Referencia del tratamiento

  • 1. Minozzi S, Bonovas S, Lytras T, et al: Risk of infections using anti-TNF agents in rheumatoid arthritis, psoriatic arthritis, and ankylosing spondylitis: A systematic review and meta-analysis. Expert Opin Drug Saf 15(sup1):11–34, 2016. doi: 10.1080/14740338.2016.1240783.

Conceptos clave

  • La artritis reumatoide es un trastorno inflamatorio sistémico.

  • La manifestación más característica es una poliartritis simétrica que afecta a las articulaciones periféricas, como las muñecas y las articulaciones metacarpofalángicas y metatarsofalángicas, a menudo con síntomas constitucionales.

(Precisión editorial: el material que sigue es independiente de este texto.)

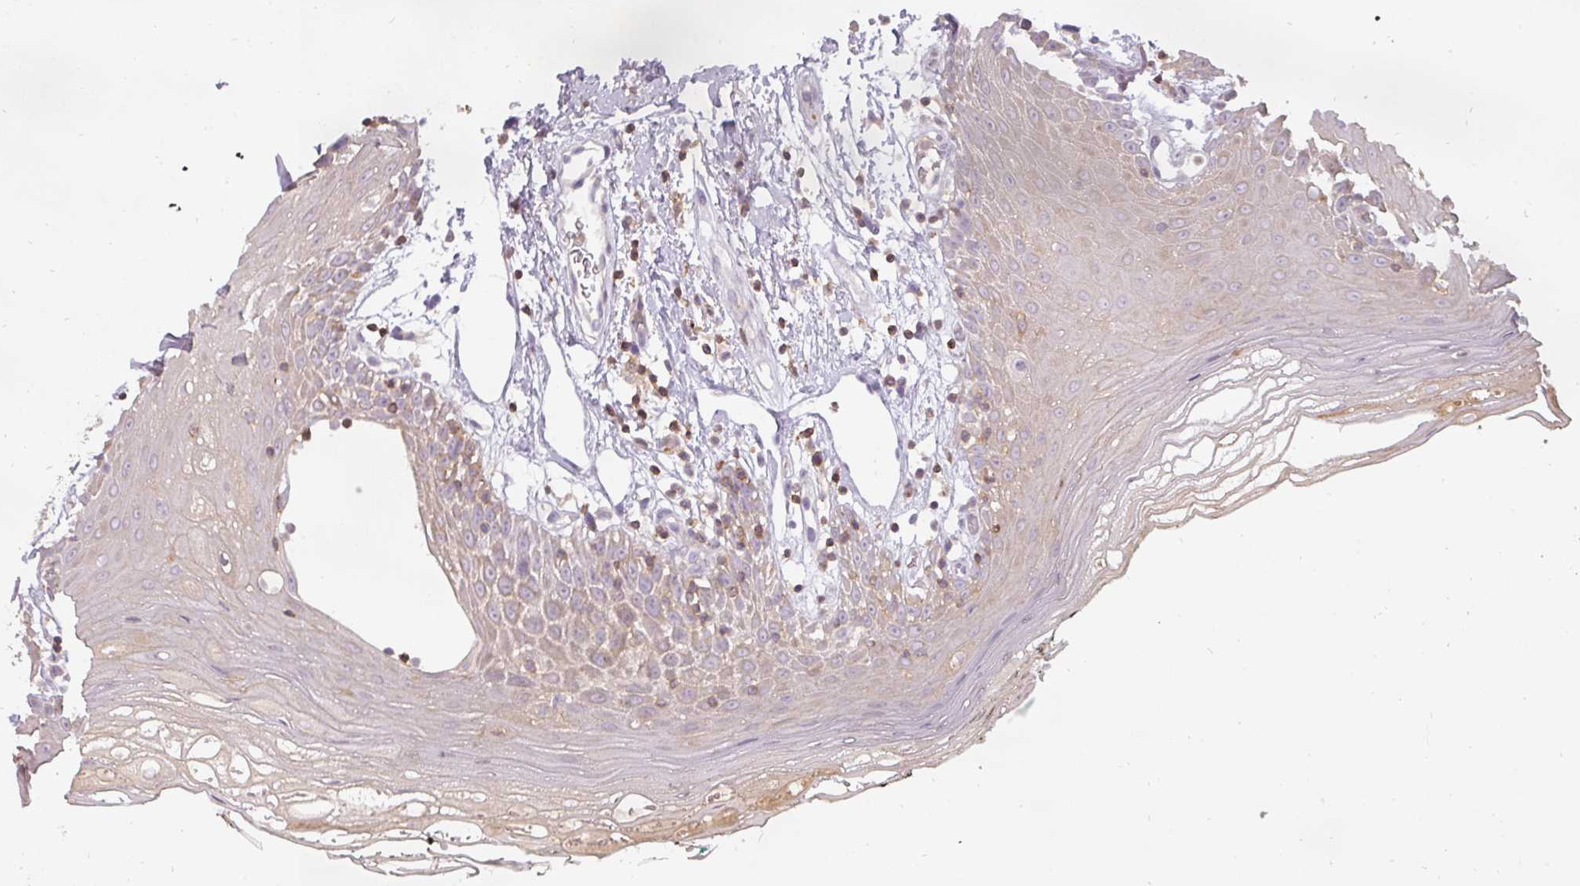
{"staining": {"intensity": "weak", "quantity": "25%-75%", "location": "cytoplasmic/membranous"}, "tissue": "oral mucosa", "cell_type": "Squamous epithelial cells", "image_type": "normal", "snomed": [{"axis": "morphology", "description": "Normal tissue, NOS"}, {"axis": "topography", "description": "Oral tissue"}, {"axis": "topography", "description": "Tounge, NOS"}], "caption": "DAB (3,3'-diaminobenzidine) immunohistochemical staining of normal oral mucosa shows weak cytoplasmic/membranous protein staining in approximately 25%-75% of squamous epithelial cells.", "gene": "STK4", "patient": {"sex": "female", "age": 59}}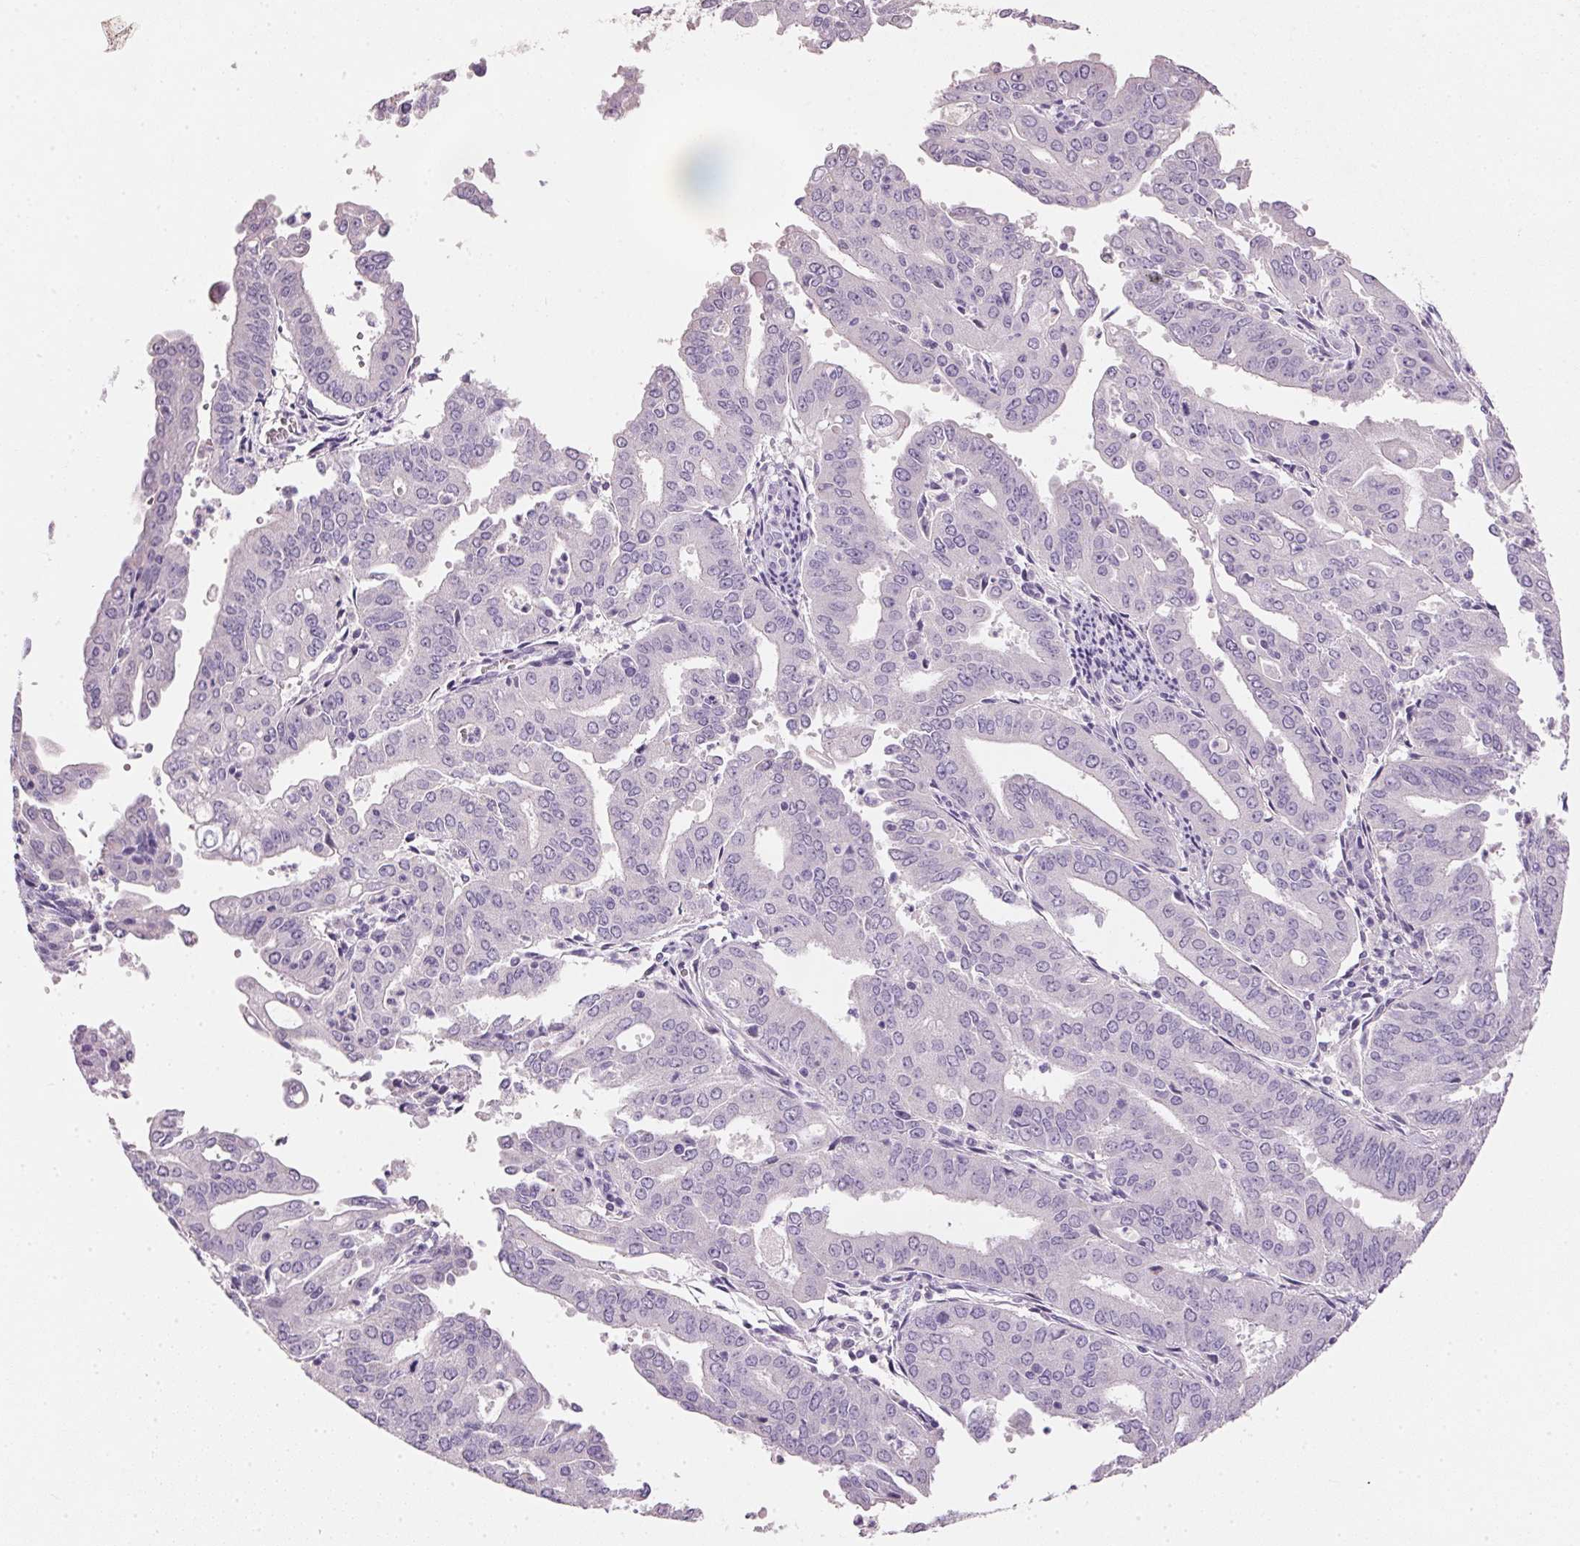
{"staining": {"intensity": "negative", "quantity": "none", "location": "none"}, "tissue": "cervical cancer", "cell_type": "Tumor cells", "image_type": "cancer", "snomed": [{"axis": "morphology", "description": "Adenocarcinoma, NOS"}, {"axis": "topography", "description": "Cervix"}], "caption": "The histopathology image demonstrates no staining of tumor cells in cervical cancer.", "gene": "HSD17B1", "patient": {"sex": "female", "age": 56}}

  • Los signos extraarticulares incluyen nódulos reumatoides, vasculitis que produce úlceras en las piernas o mononeuritis múltiple, derrame pleural o pericárdico, nódulos pulmonares, infiltración pulmonar o fibrosis, pericarditis, miocarditis, linfadenopatías, síndrome de Felty, síndrome de Sjögren, escleromalacia y epiescleritis.

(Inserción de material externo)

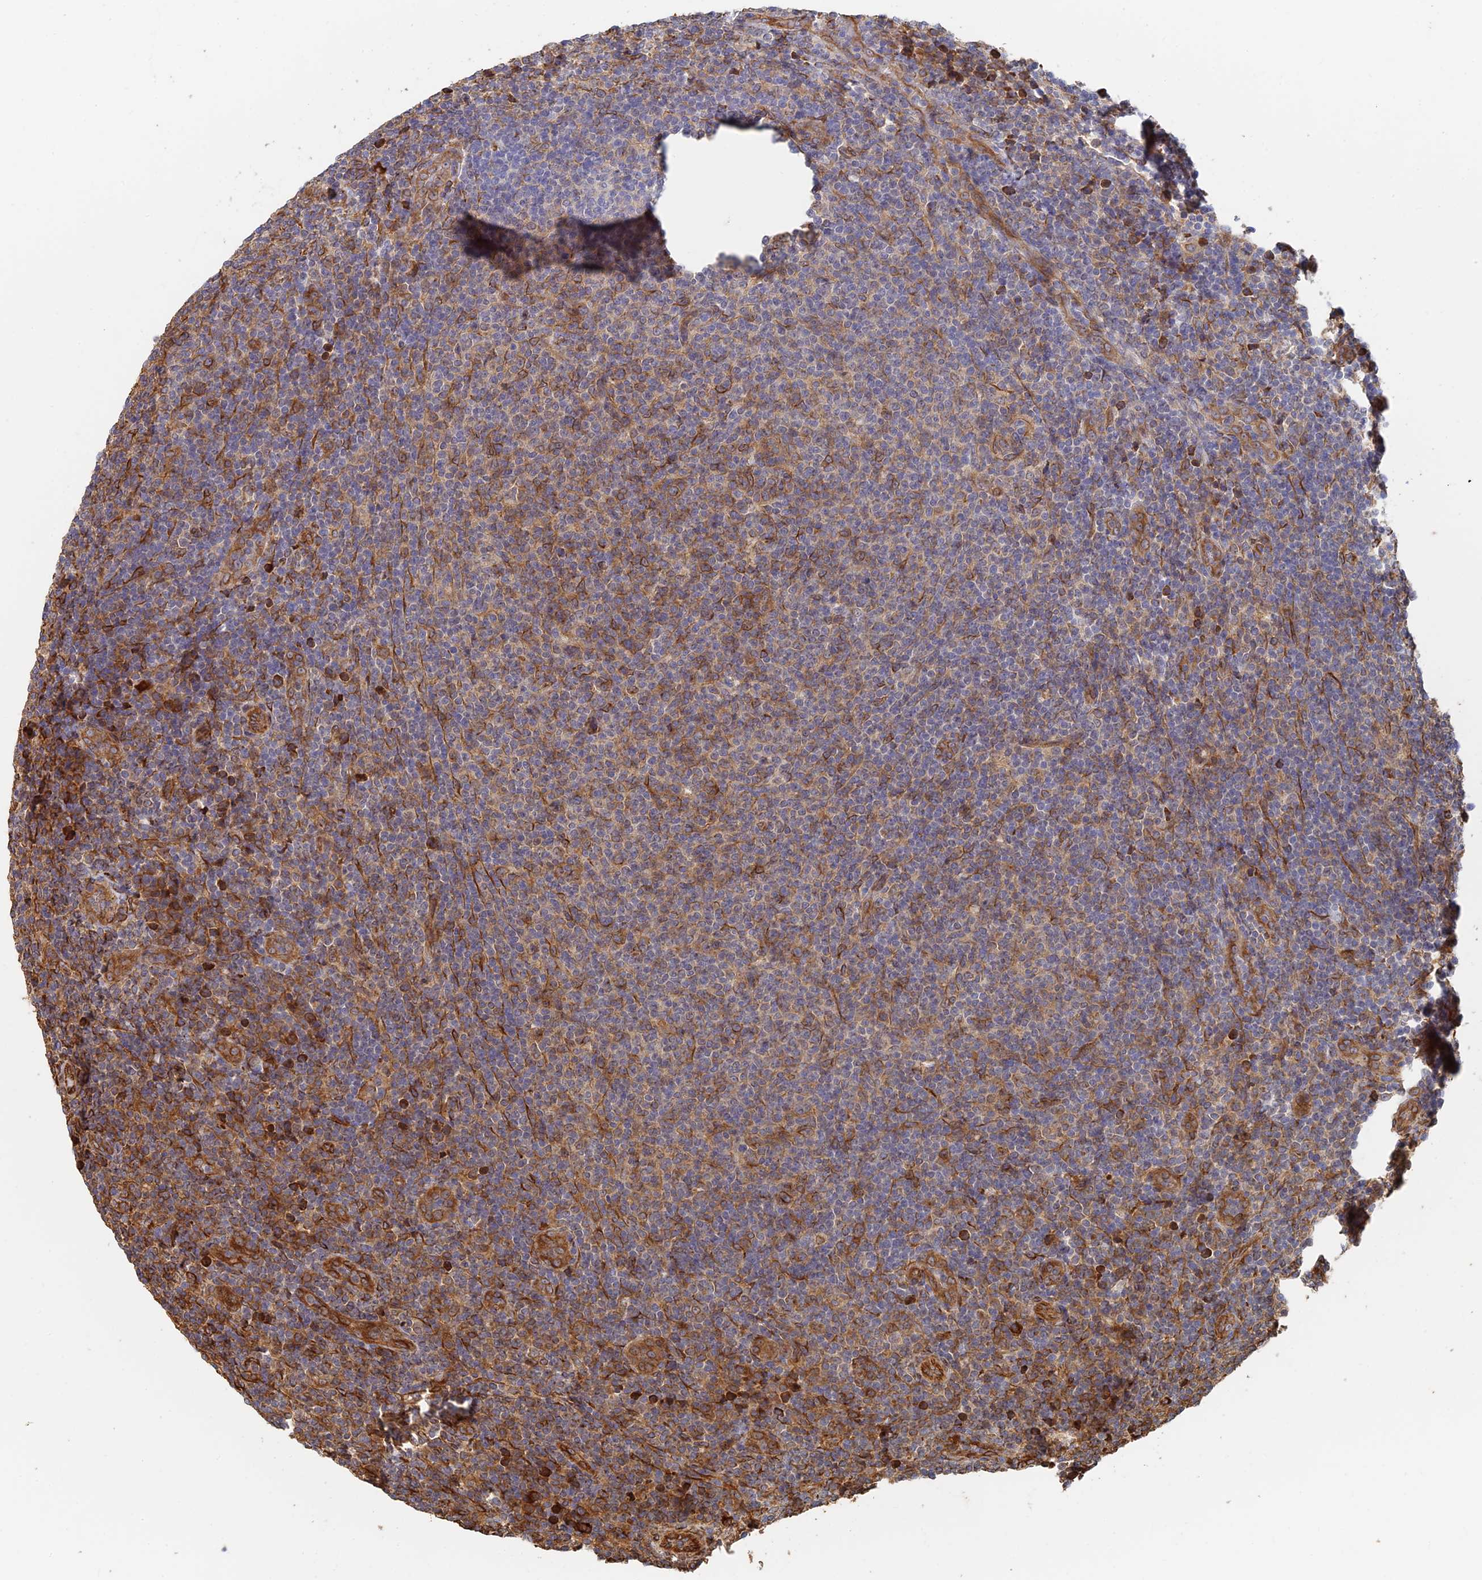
{"staining": {"intensity": "strong", "quantity": "<25%", "location": "cytoplasmic/membranous"}, "tissue": "lymphoma", "cell_type": "Tumor cells", "image_type": "cancer", "snomed": [{"axis": "morphology", "description": "Malignant lymphoma, non-Hodgkin's type, Low grade"}, {"axis": "topography", "description": "Lymph node"}], "caption": "Human low-grade malignant lymphoma, non-Hodgkin's type stained for a protein (brown) exhibits strong cytoplasmic/membranous positive positivity in about <25% of tumor cells.", "gene": "WBP11", "patient": {"sex": "male", "age": 66}}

  • Se deben tomar radiografías pero el diagnóstico se basa en criterios clínicos específicos y resultados de pruebas de laboratorio, incluyendo autoanticuerpos (factor reumatoideo y anticuerpos contra el péptido citrulinado cíclico en suero) y reactivos de fase celular aguda (velocidad de eritrosedimentación o proteína C reactiva).

  • La artritis reumatoide disminuye la esperanza de vida de 3 a 7 años (p. ej., debido a una hemorragia gastrointestinal, infecciones o enfermedad cardiaca) y provoca discapacidad grave en el 10% de los pacientes.

  • Se debe tratar a casi todos los pacientes en etapas tempranas y sobre todo con fármacos que modifican la actividad de la enfermedad.

  • Los fármacos que modifican la actividad de la enfermedad incluyen FARME tradicionales, metotrexato, agentes biológicos como los antagonistas de TNF-alfa, u otros agentes biológicos diferentes del TNF, y otros medicamentos que son inmunomoduladores, citotóxicos o inmunosupresores.